Setelah meletakkan tas di sofa, sejenak dia berganti pakaian, kemudian sibuk
menata beberapa barang di meja rias.
Raut kelelahan
tampak menggelayuti wajah cantiknya. Aku bersiap bangun, karena biasanya selalu
saja ada yang dia keluhkan. malam. Menjelang tidur dia biasa mengeluhkan banyak
hal, mulai dari soal keuangan keluarga, usaha, relasi dan terutama soal sikap
pegawai yang tidak sesuai keinginannya.
Pengurusan
toko selama ini kami percayakan pada karyawan, tapi akhir-akhir ini dia lebih
suka menunggui toko hingga larut malam. Berbeda dari biasanya, kali ini dia
hanya diam saja. Dia sibuk membersihkan rias wajahnya di depan cermin tanpa
bicara sepatah katapun. “Kamu kok tidak bawa telepon?” Sapaku membuka
pembicaraan.
“Lupa”
Jawabnya pendek.
“Tadi Beny
telepon beberapa kali” kataku memberi tahu.
“Siapa?”
Tanyanya seolah tidak mendengar, tapi dengan jelas kulihat raut mukanya berubah
seketika.
“Aby, tapi
kayaknya Beny” jawabku datar.
“Tadi dia
telepon berkali-kali, tapi waktu terakhir kuangkat malah dimatikan” sambungku.
Dia diam saja,
seolah tidak tertarik untuk menanyakan lebih lanjut. Raut kekesalan kulihat
jelas kian menggunung di wajahnya, tapi aku coba tak peduli. “Kulihat dia juga
SMS, kok” sambungku memecah kebekuan sembari menyodorkan handphone itu ke
hadapannya.
Dengan sikap
kesal dia meraih handphone itu dan melemparkannya ke meja rias. Raut kemarahan
kian jelas merona dari sikapnya. Aku tidak tahu mengapa. Yang jelas, dia memang
selalu teringgung bila aku menyebut nama itu. Kamipun kembali larut dalam diam
beberapa saat.
“Kalau marah
tambah cantik, ya?” godaku, tapi dia justeru semakin bersungut.
Setelah
beberapa saat terdiam lagi, aku kembali mengalihkan pembicaraan, “Gimana
tokonya tadi?”
“Biasa”
jawabnya datar.
“Tapi jangan
pakai marah, dong” godaku merajuk.
“Habisnya,
orang lagi capek, kamu ngomong sembarangan”
“Sembarangan
bagaimana?”
“Itu tadi.
Papa kan cuma mau ungkit-ungkit masalah itu lagi, kan?”
“Ungkit-ungkit
bagaimana? Beny memang telepon” jelasku meyakinkan.
“Alah… Aku
tahu papa mau mancing aja. Berapa kali
aku bilang? Nggak usah bicara soal itu”, ucapnya ketus. Aku makin sadar,
rupanya dia benar-benar sedang tidak enak hati. Mungkin saja dia kesal karena
aku mengangkat teleponnya.
“Beny memang
telepon beberapa kali. Sebenarnya aku tidak bermaksud buka HP mama, tapi karena
berkali-kali bunyi, makanya aku buka” tegasku.
“Lihat aja HP
kamu” sambungku.
Dia diam tak
bereaksi, lalu bertanya, “Dari mana papa tahu kalau itu Beny?”
“Feeling saja”
jawabku malas.
Dia tidak
merespon dan terus bersungut. Dia memang sensitif kalau kami bicara soal Beny.
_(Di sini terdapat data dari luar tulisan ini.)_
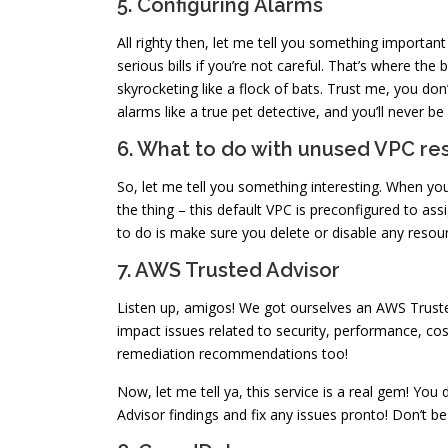
5. Configuring Alarms
All righty then, let me tell you something importan
serious bills if you’re not careful. That’s where the
skyrocketing like a flock of bats. Trust me, you do
alarms like a true pet detective, and you’ll never be
6. What to do with unused VPC re
So, let me tell you something interesting. When you
the thing – this default VPC is preconfigured to ass
to do is make sure you delete or disable any resou
7. AWS Trusted Advisor
Listen up, amigos! We got ourselves an AWS Trusted A
impact issues related to security, performance, cost,
remediation recommendations too!
Now, let me tell ya, this service is a real gem! You 
Advisor findings and fix any issues pronto! Don’t b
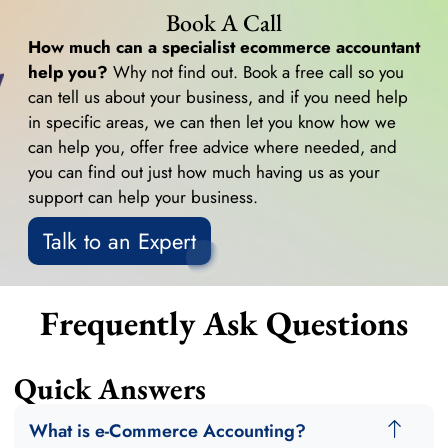
Book A Call
How much can a specialist ecommerce accountant
help you?
Why not find out. Book a free call so you
can tell us about your business, and if you need help
in specific areas, we can then let you know how we
can help you, offer free advice where needed, and
you can find out just how much having us as your
support can help your business.
Talk to an Expert
Frequently Ask Questions
Quick Answers
What is e-Commerce Accounting?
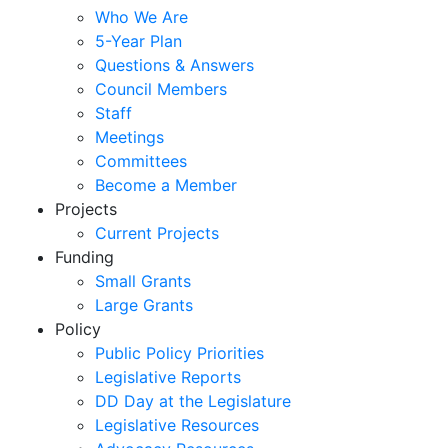
Who We Are
5-Year Plan
Questions & Answers
Council Members
Staff
Meetings
Committees
Become a Member
Projects
Current Projects
Funding
Small Grants
Large Grants
Policy
Public Policy Priorities
Legislative Reports
DD Day at the Legislature
Legislative Resources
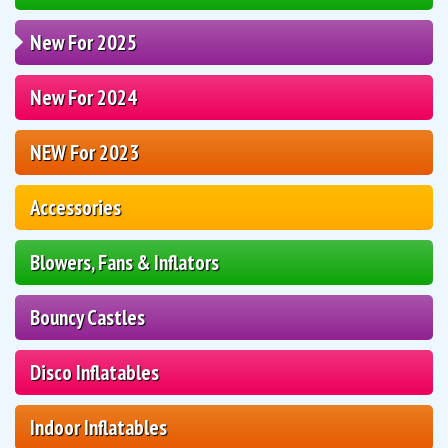
New For 2025
New For 2024
NEW For 2023
Accessories
Blowers, Fans & Inflators
Bouncy Castles
Disco Inflatables
Indoor Inflatables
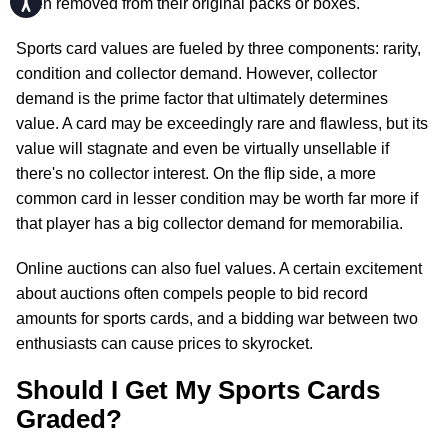
been removed from their original packs or boxes.
Sports card values are fueled by three components: rarity,
condition and collector demand. However, collector
demand is the prime factor that ultimately determines
value. A card may be exceedingly rare and flawless, but its
value will stagnate and even be virtually unsellable if
there's no collector interest. On the flip side, a more
common card in lesser condition may be worth far more if
that player has a big collector demand for memorabilia.
Online auctions can also fuel values. A certain excitement
about auctions often compels people to bid record
amounts for sports cards, and a bidding war between two
enthusiasts can cause prices to skyrocket.
Should I Get My Sports Cards
Graded?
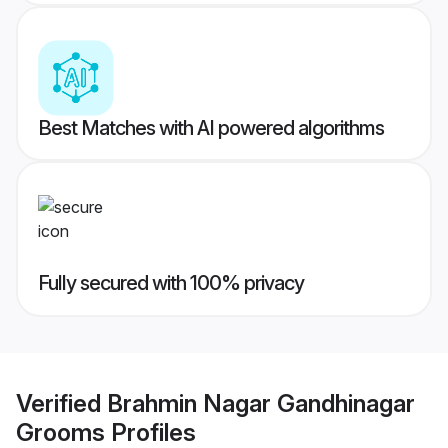
Best Matches with AI powered algorithms
Fully secured with 100% privacy
Verified
Brahmin Nagar Gandhinagar
Grooms
Profiles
Entahlah, aku tak tahu apa yang dia rasakan. Aku tak mengerti apa yang dia
pikirkan. Sebenarnya aku tidak bermaksud mengungkit-ungkit soal itu. Aku hanya
mengingatkan saja, tapi rupanya dia terlalu sensitif untuk urusan yang satu
itu.
“Sebenarnya
ada apa sih, ma? Papa kan cuma kasih tahu kalau Beny telepon. Papa tidak tahu
kenapa tanggapan mama begitu?”, tanyaku mengklarifikasi.
“Kalau bicara
soal itu artinya papa menaruh curiga sama mama. Habis itu, pasti jadi bahan
buat nyindir mama” sahutnya.
“Papa nggak
curiga, sayang… Coba mana kalimat papa yang bernada curiga?” jelasku.
“Alah,
Sudahlah... Mama tegaskan, ya? Mama tidak ada apa-apa sama dia. Kalau mama
telepon dia atau dia telpon mama, itu nggak ada artinya apa-apa. Kami cuma
berteman. Itu saja” tegasnya emosional.
“Papa kan
tahu, kami sudah bertahun-tahun bersama, berteman, berhubungan baik, mana
mungkin diputus begitu saja? Kami pisah juga bukan karena ada masalah di antara
aku dan dia, tapi karena orang tuaku tidak setuju aku menikah dengan dia.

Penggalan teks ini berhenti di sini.